» Angezeigter Text
------------------------------------------------------------------------

Die Zahl 3 spricht man im Engelberger Dialekt als «drui» aus. Also wird die Zahl 33 zu «druädruisg»? Werner Matter korrigiert: «Näi, sondern druiädreisg, weil druiädruisg blöd töönt.» Bei der Zahl 9 tönt es dann gut, also sagt man «nuin» und «nuinänuinzg» für 99. So ist das – und so geht es weiter: «Luit» sind Leute, «nuis» ist Neues. Oder wenn er jeweils freitags die Grosskinder hütet, dann heisst das «hiätä». Werner Matter ist in Engelberg geboren und aufgewachsen, arbeitet im Winter bei den Bergbahnen und im Sommer auf dem Hof der Tochter. Der 62-Jährige fühlt sich zuerst als Engelberger und erst dann als Obwaldner. Sein Dialekt weist hörbare Ähnlichkeiten mit dem Hasli-Dytsch auf. «Das verwunderet mich äbe nid», sagt er mit Blick auf die Liste von Fred Jaggi. Auch Werner (im Dorf ist man per Du) sagt dem Fuss beispielsweise «tschäggli» oder «goolä», wenn man mit jungen Katzen spielt. «Unser Dialekt konnte sich lange Zeit recht abgeschottet entwickeln, wurde aber auch durch den Handel geprägt», erklärt Werner. «Die Handelsroute nach Italien verlief über den Jochpass und das Haslital.»

------------------------------------------------------------------------

» Datenauszüge
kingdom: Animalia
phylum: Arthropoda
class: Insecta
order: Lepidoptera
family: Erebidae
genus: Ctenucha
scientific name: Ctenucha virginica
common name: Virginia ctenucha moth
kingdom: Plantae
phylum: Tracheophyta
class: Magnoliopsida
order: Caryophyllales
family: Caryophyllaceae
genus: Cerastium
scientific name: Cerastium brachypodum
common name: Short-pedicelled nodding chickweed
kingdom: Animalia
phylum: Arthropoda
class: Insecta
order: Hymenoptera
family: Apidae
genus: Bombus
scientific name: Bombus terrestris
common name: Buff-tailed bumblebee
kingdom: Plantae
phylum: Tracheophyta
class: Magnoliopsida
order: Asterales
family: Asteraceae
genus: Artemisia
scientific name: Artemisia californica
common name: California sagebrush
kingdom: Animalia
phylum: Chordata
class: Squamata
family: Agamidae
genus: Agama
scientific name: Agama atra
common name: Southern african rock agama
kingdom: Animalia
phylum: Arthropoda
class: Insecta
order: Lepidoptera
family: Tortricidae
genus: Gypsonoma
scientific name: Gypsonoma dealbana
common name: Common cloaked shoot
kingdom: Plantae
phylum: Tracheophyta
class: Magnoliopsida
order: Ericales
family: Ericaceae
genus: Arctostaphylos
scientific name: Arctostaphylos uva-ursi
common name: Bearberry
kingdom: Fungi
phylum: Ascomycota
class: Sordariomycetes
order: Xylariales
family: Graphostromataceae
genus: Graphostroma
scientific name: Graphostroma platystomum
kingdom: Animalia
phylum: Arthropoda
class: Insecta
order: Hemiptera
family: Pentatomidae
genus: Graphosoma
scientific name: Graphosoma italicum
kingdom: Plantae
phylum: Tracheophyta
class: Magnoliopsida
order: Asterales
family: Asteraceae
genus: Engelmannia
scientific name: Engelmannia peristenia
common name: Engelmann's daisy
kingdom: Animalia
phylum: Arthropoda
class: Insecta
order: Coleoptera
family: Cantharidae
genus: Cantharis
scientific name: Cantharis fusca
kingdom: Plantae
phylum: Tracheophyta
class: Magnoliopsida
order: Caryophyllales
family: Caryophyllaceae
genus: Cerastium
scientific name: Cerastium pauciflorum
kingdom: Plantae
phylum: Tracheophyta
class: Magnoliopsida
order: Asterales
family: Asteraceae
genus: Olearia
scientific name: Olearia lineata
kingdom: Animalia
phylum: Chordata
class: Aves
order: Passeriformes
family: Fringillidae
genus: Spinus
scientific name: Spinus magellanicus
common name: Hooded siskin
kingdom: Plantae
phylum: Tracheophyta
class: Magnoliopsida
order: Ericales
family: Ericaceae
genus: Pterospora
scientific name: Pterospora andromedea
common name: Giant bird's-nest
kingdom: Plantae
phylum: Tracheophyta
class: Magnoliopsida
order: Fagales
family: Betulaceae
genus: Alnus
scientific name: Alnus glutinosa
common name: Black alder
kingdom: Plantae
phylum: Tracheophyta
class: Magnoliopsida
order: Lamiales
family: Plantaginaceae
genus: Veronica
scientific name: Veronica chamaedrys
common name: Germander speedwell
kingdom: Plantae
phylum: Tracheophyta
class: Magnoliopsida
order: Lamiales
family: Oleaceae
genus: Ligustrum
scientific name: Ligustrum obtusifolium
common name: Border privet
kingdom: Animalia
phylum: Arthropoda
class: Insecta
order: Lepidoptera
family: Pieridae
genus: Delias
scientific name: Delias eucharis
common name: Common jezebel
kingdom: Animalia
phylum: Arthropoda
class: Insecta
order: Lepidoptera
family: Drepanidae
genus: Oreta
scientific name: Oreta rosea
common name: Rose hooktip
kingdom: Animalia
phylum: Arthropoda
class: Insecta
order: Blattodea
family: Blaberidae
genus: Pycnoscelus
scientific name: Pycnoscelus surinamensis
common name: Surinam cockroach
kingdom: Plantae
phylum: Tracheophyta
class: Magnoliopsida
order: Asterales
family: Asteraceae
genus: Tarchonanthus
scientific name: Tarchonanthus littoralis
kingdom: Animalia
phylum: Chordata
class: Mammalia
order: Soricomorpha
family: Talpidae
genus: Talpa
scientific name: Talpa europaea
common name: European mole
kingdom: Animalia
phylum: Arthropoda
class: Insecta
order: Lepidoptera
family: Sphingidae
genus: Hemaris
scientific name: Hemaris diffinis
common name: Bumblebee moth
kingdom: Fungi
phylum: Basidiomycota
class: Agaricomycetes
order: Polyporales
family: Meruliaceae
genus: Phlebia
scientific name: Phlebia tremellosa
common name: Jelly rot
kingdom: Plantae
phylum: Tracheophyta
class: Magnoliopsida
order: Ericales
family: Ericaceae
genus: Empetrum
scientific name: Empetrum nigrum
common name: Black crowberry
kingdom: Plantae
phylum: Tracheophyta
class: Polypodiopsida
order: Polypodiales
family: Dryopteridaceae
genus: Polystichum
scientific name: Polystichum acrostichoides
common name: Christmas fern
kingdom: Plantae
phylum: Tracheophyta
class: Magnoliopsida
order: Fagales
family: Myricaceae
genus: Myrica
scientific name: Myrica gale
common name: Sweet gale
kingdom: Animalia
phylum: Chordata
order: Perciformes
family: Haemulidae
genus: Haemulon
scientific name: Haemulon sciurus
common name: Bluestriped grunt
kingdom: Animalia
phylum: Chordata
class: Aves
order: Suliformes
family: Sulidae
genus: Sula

------------------------------------------------------------------------

» Aufgabenstellung
Schreibe den Text über den Engelberger Dialekt vollständig und Wort für Wort ab. Die Einträge sind eigenständiges Material und gehören nicht zum Text.

» Erwartete Antwort
Die Zahl 3 spricht man im Engelberger Dialekt als «drui» aus. Also wird die Zahl 33 zu «druädruisg»? Werner Matter korrigiert: «Näi, sondern druiädreisg, weil druiädruisg blöd töönt.» Bei der Zahl 9 tönt es dann gut, also sagt man «nuin» und «nuinänuinzg» für 99. So ist das – und so geht es weiter: «Luit» sind Leute, «nuis» ist Neues. Oder wenn er jeweils freitags die Grosskinder hütet, dann heisst das «hiätä». Werner Matter ist in Engelberg geboren und aufgewachsen, arbeitet im Winter bei den Bergbahnen und im Sommer auf dem Hof der Tochter. Der 62-Jährige fühlt sich zuerst als Engelberger und erst dann als Obwaldner. Sein Dialekt weist hörbare Ähnlichkeiten mit dem Hasli-Dytsch auf. «Das verwunderet mich äbe nid», sagt er mit Blick auf die Liste von Fred Jaggi. Auch Werner (im Dorf ist man per Du) sagt dem Fuss beispielsweise «tschäggli» oder «goolä», wenn man mit jungen Katzen spielt. «Unser Dialekt konnte sich lange Zeit recht abgeschottet entwickeln, wurde aber auch durch den Handel geprägt», erklärt Werner. «Die Handelsroute nach Italien verlief über den Jochpass und das Haslital.»